Top of Extracted text

Proof - linear dependence of $\widehat{x_i} R_i x_1$ and $\widehat{x_i} T_i$ implies epipolar constraint $x_i^\top \hat{T}_i R_i x_1 = 0$:

$\widehat{x_i} T_i$ and $\widehat{x_i} R_i x_1$ are each normals to planes spanned by $x_i, T_i$ and $x_i, R_ix_1$, respectively. Linear dependence of these normals implies: => $x_i, T_i, R_i x_1$ live in the same plane (coplanar). Therefore $x_i^\top \hat{T}_i R_i x_1 = x_i^\top \hat{T}_i R_i x_1 = 0$.

$M_p$ <=> Trilinear constraints

Theorem: a matrix $M = [a_1 b_1; \dots; a_n b_n]$ with $a_i, b_i \in \mathbb{R}^3$ is rank-deficient <=> $a_i b_j^\top - b_i a_j^\top = 0$ for all $i, j$.

Applied to $M_p$, this yields the trilinear constraints:

\[\widehat{x_i} (T_i x_1^\top R_j^\top - R_i x_1 T_j^\top) \widehat{x_j} = 0, ~\forall i, j \in [n] \qquad \text{(trilinear constraints)}\]

Different than the epipolar constraints, the trilinear constraints actually characterize the rank constraint on $M_p$. Each constraint couples three images: one can show that constraints on pairs of images cannot capture all the information from $m$ images, but these trilinear constraints can.

Note: we can also obtain the epipolar constraints directly from the trilinear constraints in non-degenerate cases.

Question: what does the “3 x 3 = 9 scalar trilinear equations” part mean?

Bottom of Extracted text
Top of Exercise data

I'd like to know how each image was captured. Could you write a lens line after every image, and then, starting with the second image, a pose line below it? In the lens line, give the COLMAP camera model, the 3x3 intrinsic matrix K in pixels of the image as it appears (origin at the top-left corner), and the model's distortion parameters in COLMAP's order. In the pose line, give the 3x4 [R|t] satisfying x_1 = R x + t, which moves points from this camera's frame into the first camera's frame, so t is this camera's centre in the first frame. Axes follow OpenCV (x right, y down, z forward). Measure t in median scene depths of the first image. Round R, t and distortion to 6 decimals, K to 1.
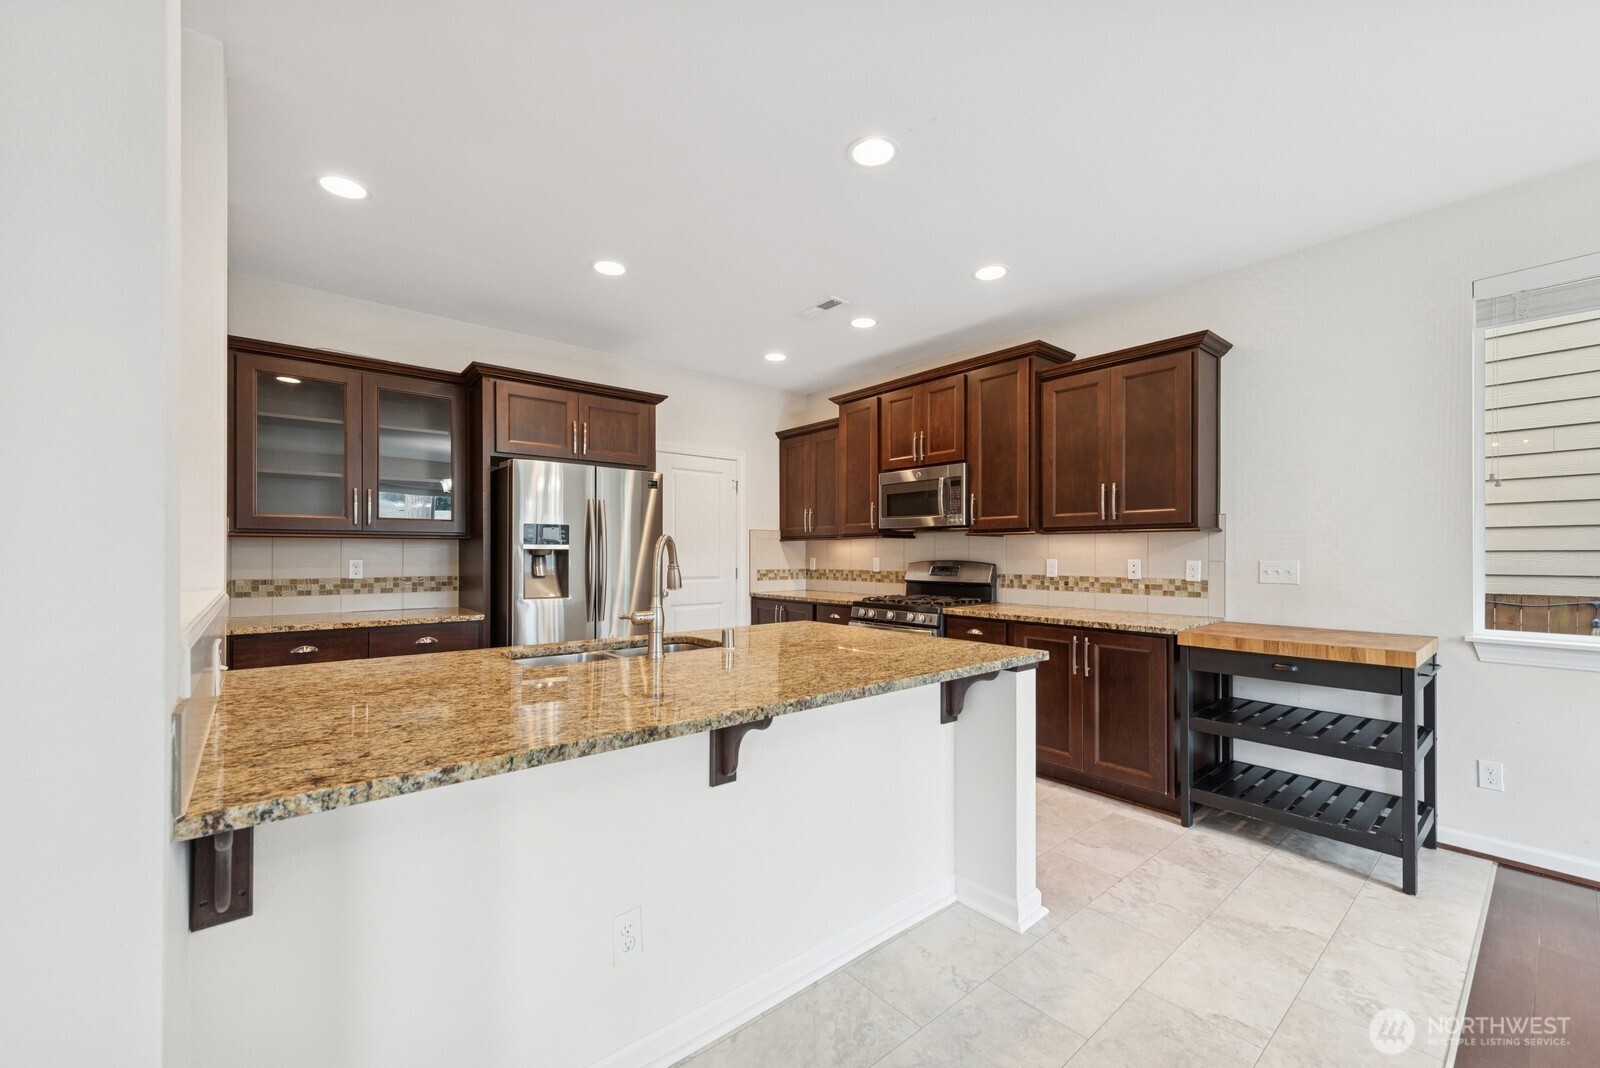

Bottom of Exercise data

# Activity A:
Which vectors do the notes on epipolar and trilinear constraints say are coplanar? List them.
# Activity B:
Do these statements agree with the notes on epipolar and trilinear constraints? For each one, answer yes or no and quote the words of the notes that decide it.
(i) The trilinear constraints characterize the rank constraint on $M_p$.
(ii) Constraints on pairs of images can capture all the information from $m$ images.
(iii) Each trilinear constraint couples two images.
# Activity C:
Please resume the notes on epipolar and trilinear constraints, starting after their last sentence.

# Your response A:
- $x_i$
- $T_i$
- $R_i x_1$

# Your response B:
(i) Yes: "the trilinear constraints actually characterize the rank constraint on $M_p$"
(ii) No: "constraints on pairs of images cannot capture all the information from $m$ images"
(iii) No: "Each constraint couples three images"

# Your response C:
Uniqueness of the Preimage

This slide was skipped (“a little bit to technical”)

Degenerate cases

If $\widehat{x_j} T_j = \widehat{x_j} R_j x_1 = 0$ for some view $j$, then the epipolar constraints cannot be obtained from the trilinear constraints; also the equivalence “trilinear constraints <=> rank constraint” does not hold in degenerate cases.

If between three images, each pair of epipolar constraints is fulfilled, they determine a unique preimage $p$ - except if all three lines $o_i x_i$ between optical center and image point lie in the same plane.

If between three images, all three trilinear constraints hold (3 out of 9 are different considering symmetry), the determine a unique preimage $p$ - except if the three lines $o_i x_i$ are collinear.

In the example where all optical centers lie on a line, going from bilinear to trilinear constraints solves the problem.

Summary: Rank of $M_p$

$M_p$ has rank 2 => no point correspondence; empty preimage.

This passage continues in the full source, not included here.